Now count it in this way;

  • Some of them can be written with 5 not be 5th one. So for 5 we have 4 positions and the other 4 numbers should be put in 4 places by 4! possibilities so 4(4!)
  • The other cases 5 should remain at 5th position so again divide to two cases. First, 4 not in 4th position you so 4 has to be in 1st, 2nd or 3rd position by 3 choices then 1,2,3 have to be put at 2 remained positions from 1st, 2nd and 3rd which 4 is not there plus 4th position which is empty by 3! ways so this be done by 3(3!).
  • The remained cases are ones that 5 is at 5th and 4 is at 4th position. Again divide it into two cases. First, 3 is not at 3rd position so we have 2 choice for it, 1st or 2nd position. 1 and 2 now can be sit at the remained position from 1st and 2nd which 3 is not there plus 3rd position so they can be put in the remained possible places by 2!. So number of numbers which produced here are 2(2!).
  • Now the at remained possibilities, 5 is at 5th, 4 is at 4th, 3 is at 3rd positions. As we don't want 12345. So 2 should be at 1st (by 1 choice) and 1 should be at 2nd (by 1!=1 choice) so 1(1!).

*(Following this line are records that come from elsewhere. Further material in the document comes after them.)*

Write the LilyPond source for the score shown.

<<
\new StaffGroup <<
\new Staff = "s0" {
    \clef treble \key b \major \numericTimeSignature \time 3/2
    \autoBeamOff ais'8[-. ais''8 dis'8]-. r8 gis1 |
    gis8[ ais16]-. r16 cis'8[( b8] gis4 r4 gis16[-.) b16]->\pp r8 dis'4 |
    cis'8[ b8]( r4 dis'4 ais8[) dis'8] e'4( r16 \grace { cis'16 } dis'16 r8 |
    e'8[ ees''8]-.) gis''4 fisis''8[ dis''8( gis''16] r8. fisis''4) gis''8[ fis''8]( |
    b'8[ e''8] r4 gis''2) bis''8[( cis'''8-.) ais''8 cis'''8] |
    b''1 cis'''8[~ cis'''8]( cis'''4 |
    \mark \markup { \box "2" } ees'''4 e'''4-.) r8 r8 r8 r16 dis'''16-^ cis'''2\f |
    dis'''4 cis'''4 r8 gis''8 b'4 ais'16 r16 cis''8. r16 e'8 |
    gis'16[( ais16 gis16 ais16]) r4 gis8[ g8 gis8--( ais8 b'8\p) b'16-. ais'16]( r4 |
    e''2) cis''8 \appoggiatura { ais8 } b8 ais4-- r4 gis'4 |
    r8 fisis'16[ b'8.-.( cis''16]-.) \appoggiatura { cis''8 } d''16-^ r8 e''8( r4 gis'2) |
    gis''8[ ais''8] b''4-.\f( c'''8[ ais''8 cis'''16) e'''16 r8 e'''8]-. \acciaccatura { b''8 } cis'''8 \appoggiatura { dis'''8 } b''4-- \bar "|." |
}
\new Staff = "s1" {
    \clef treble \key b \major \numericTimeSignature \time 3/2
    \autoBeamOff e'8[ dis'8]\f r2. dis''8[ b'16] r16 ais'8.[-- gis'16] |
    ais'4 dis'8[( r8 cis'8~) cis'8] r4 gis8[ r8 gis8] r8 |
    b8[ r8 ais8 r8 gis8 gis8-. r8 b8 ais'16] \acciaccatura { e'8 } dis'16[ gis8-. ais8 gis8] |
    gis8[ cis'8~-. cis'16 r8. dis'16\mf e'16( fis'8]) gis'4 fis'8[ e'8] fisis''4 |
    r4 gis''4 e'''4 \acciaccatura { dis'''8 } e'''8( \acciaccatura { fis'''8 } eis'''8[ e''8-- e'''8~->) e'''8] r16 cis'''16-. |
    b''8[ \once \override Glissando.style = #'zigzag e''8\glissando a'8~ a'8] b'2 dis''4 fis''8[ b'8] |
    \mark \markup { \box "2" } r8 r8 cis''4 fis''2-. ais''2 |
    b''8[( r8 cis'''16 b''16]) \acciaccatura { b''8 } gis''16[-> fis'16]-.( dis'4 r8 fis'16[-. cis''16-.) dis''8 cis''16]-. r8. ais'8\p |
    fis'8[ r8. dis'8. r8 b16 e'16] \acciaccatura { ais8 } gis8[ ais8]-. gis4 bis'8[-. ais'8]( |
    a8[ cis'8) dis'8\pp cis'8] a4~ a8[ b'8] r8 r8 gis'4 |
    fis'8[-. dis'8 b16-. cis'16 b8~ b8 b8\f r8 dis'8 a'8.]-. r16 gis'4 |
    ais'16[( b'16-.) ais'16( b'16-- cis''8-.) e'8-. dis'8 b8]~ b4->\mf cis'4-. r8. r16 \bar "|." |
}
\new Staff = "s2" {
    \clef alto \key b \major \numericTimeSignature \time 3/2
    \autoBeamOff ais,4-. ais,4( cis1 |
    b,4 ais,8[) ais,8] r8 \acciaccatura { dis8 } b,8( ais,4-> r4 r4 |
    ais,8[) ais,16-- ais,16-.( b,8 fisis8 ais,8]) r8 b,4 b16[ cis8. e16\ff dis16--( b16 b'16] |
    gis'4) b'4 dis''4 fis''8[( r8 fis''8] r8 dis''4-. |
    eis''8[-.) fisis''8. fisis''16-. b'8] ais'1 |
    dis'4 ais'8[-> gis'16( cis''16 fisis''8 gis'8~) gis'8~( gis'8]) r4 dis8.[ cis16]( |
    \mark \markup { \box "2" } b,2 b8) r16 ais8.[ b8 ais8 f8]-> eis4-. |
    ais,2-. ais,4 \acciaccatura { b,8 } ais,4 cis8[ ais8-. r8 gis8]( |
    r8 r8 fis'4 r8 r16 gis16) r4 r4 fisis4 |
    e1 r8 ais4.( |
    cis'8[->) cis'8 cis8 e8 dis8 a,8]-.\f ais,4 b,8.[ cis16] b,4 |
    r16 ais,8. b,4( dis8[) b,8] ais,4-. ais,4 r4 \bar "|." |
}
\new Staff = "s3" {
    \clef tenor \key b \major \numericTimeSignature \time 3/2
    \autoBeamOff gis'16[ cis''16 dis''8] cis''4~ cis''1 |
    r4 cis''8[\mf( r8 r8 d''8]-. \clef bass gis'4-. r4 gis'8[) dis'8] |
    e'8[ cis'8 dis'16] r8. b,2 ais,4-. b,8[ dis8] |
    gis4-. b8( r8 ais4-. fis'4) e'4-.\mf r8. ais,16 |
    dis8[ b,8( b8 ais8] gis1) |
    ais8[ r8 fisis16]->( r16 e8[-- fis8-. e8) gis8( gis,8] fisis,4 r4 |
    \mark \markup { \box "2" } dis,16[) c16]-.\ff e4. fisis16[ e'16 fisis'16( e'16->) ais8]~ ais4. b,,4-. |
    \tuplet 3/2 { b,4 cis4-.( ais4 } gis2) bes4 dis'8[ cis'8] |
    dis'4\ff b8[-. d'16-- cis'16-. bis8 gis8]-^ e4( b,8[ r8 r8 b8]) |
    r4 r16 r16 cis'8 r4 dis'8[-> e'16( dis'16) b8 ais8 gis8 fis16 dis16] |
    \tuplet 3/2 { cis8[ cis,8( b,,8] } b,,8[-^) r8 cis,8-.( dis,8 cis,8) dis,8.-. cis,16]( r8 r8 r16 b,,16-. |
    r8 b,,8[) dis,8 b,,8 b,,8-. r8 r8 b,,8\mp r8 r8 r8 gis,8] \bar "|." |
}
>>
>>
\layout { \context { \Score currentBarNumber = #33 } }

By the second method we count possible requested numbers as this sum 4(4!)+3(3!)+2(2!)+1(1!). And as we were counting same thing so we have to have (4+1)!-1=5!-1=4(4!)+3(3!)+2(2!)+1(1!).

The general case is same when you are counting the number of n+1 digits numbers using n+1 (ordered) alphabet except $\overline{123...n(n+1)}$.